NASA is sending a device to the International Space Station (ISS) that will create a point ten billion times colder than the vacuum of space.
It's called Cold Atom Laboratory, a chest-sized device aboard the Cygnus rocket of the Orbital ATK, and it will help scientists observe the strange quantum properties of ultra cold atoms.
A combination of lasers and magnets will be used to cool and decelerate a cloud of atoms to only a fraction above the Absolute zero, also known as zero Kelvin (-273.15 Celsius or -459.67 Fahrenheit).
Absolute zero is the coldest temperature that can be reached in the Universe, and it is impossible to reach because at that point, atoms stop moving.

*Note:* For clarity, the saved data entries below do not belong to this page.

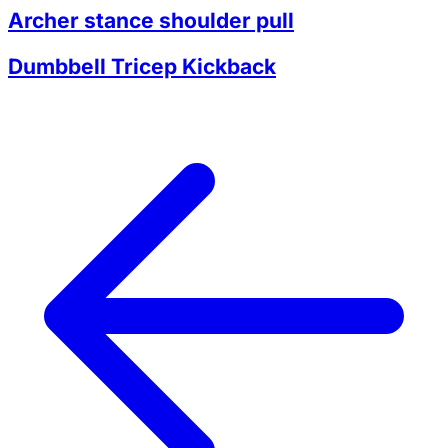
Archer stance shoulder pull
Dumbbell Tricep Kickback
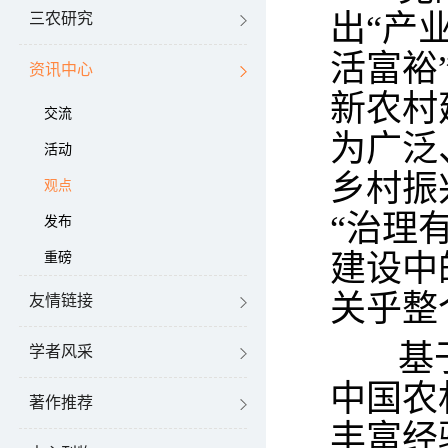
出“产
三农研究
活富裕
资讯中心
新农村
交流
为广泛
活动
乡村振
观点
“治理
发布
重磅
建设中
关乎整
友情链接
基于
学者风采
中国农
著作推荐
丰富经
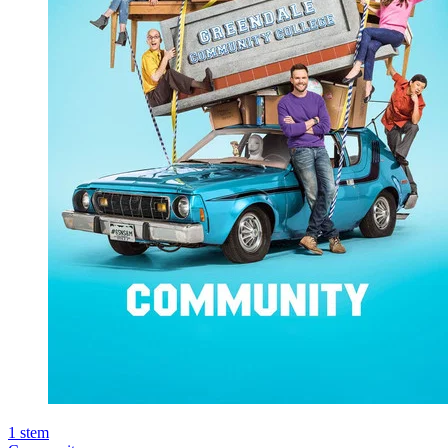
1
stem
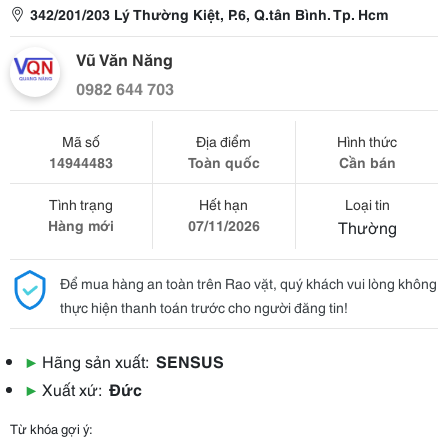
342/201/203 Lý Thường Kiệt, P.6, Q.tân Bình. Tp. Hcm
Vũ Văn Năng
0982 644 703
Mã số
Địa điểm
Hình thức
14944483
Toàn quốc
Cần bán
Tình trạng
Hết hạn
Loại tin
Hàng mới
07/11/2026
Thường
Để mua hàng an toàn trên Rao vặt, quý khách vui lòng không
thực hiện thanh toán trước cho người đăng tin!
▶
Hãng sản xuất:
SENSUS
▶
Xuất xứ:
Đức
Từ khóa gợi ý:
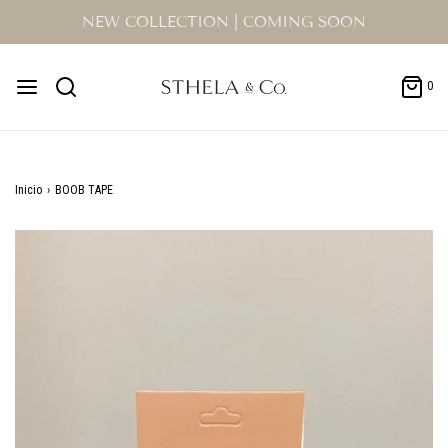
NEW COLLECTION | COMING SOON
0
Inicio
›
BOOB TAPE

However, the Cold Atom Laboratory (CAL) can cool clouds of atoms to only one tenth of the absolute zero, which causes them to move extremely slowly, manifesting microscopic quantum phenomena.
These clouds are called Bose-Einstein condensates. They can be created on Earth, but gravity is a problem: they are dragged down very quickly, so they can only be observed for a fraction of a second. The microgravity environment on board the ISS will overcome this problem, allowing Earth scientists to operate the equipment remotely to observe atoms for up to 10 seconds.
If we can better understand the physics of superfluids, we can possibly learn to use them for a more efficient energy transfer.